[Job] Output the records, starting at the beginning and ending at the line containing "title DevOps Traning [59, 49, 1595, 207]", as a two-column CSV with the columns instruction and output. Give one row per record, with its text and its answer each in a single quoted field and line breaks replaced by spaces.

-- Begin Raw records --

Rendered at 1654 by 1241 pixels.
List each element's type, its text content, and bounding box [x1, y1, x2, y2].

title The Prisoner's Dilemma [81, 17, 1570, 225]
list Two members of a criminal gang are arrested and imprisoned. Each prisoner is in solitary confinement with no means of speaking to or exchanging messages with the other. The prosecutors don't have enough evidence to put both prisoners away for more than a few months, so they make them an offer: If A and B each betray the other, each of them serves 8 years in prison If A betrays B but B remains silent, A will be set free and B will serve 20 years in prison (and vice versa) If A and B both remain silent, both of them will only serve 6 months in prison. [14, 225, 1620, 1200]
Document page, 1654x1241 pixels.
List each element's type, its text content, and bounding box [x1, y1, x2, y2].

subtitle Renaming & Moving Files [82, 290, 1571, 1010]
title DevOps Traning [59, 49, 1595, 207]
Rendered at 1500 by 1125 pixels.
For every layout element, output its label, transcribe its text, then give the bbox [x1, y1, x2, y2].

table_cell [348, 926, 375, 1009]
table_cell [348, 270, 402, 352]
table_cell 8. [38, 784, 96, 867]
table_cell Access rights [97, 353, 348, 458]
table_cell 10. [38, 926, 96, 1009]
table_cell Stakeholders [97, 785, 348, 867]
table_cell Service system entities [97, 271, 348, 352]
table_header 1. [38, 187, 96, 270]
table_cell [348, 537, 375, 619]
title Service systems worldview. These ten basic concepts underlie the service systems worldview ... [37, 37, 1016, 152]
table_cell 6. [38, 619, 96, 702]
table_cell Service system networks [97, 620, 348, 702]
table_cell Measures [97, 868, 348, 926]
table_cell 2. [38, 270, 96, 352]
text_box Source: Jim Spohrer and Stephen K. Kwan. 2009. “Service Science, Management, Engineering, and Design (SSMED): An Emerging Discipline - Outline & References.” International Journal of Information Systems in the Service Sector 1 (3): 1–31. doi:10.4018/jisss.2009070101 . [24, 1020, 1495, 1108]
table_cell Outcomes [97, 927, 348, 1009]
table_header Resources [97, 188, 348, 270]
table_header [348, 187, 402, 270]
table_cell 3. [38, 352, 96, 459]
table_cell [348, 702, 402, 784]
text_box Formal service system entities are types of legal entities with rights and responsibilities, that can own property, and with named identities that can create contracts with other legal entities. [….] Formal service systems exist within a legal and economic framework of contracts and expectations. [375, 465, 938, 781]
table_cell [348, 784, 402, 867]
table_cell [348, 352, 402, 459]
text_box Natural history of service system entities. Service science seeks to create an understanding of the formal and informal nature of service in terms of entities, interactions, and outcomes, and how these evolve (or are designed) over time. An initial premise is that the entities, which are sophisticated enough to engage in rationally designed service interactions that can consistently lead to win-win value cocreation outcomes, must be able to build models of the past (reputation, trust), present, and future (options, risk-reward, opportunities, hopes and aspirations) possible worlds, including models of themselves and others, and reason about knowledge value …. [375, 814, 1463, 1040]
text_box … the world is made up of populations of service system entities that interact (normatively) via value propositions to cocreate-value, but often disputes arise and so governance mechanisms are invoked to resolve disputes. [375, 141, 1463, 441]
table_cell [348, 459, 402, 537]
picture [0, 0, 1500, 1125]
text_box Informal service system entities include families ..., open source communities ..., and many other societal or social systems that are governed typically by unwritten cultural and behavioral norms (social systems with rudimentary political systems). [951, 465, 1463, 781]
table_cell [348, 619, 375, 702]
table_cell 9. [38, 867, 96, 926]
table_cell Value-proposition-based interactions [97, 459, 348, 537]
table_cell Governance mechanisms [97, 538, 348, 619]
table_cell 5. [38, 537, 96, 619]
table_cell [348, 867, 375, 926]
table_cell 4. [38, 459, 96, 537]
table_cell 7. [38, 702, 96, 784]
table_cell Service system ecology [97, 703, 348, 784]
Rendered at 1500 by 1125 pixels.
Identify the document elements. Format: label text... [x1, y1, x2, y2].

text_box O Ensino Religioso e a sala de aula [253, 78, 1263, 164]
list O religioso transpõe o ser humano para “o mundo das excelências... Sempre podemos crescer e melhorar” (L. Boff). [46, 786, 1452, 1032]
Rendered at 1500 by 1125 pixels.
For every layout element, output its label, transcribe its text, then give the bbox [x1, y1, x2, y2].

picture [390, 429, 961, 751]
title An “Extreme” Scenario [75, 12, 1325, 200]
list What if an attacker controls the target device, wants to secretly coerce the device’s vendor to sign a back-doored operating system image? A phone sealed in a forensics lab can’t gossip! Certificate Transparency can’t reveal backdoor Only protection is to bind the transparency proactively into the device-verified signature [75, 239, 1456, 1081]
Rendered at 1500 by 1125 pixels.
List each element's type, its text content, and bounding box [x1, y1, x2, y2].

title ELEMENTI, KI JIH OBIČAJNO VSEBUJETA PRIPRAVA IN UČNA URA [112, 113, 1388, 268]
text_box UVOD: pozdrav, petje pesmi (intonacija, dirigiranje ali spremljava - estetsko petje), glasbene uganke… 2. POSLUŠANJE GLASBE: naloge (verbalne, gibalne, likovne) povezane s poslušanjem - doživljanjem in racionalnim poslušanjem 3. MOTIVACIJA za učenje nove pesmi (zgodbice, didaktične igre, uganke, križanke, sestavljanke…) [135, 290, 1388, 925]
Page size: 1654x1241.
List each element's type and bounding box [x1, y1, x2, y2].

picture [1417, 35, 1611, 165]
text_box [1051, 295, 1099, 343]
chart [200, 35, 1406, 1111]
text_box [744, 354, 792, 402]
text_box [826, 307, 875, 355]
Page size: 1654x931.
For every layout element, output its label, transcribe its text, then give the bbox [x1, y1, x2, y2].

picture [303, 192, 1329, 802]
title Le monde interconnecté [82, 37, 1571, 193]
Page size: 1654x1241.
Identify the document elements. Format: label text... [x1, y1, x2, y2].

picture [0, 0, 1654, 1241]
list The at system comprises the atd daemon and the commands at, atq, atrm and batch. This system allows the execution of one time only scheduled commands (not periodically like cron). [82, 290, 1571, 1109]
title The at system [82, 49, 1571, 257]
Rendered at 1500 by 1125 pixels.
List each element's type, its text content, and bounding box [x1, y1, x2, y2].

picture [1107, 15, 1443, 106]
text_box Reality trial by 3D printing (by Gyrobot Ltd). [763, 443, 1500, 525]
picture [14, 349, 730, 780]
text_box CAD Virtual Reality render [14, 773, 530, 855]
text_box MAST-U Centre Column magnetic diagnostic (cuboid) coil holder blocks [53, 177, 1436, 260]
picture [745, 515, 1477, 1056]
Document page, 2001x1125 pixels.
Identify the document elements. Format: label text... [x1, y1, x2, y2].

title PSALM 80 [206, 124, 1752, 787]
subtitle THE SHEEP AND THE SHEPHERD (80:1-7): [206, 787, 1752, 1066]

-- End Raw records --

[Complete answer]
instruction,output
"Rendered at 1654 by 1241 pixels. List each element's type, its text content, and bounding box [x1, y1, x2, y2].","title The Prisoner's Dilemma [81, 17, 1570, 225] list Two members of a criminal gang are arrested and imprisoned. Each prisoner is in solitary confinement with no means of speaking to or exchanging messages with the other. The prosecutors don't have enough evidence to put both prisoners away for more than a few months, so they make them an offer: If A and B each betray the other, each of them serves 8 years in prison If A betrays B but B remains silent, A will be set free and B will serve 20 years in prison (and vice versa) If A and B both remain silent, both of them will only serve 6 months in prison. [14, 225, 1620, 1200]"
"Document page, 1654x1241 pixels. List each element's type, its text content, and bounding box [x1, y1, x2, y2].","subtitle Renaming & Moving Files [82, 290, 1571, 1010] title DevOps Traning [59, 49, 1595, 207]"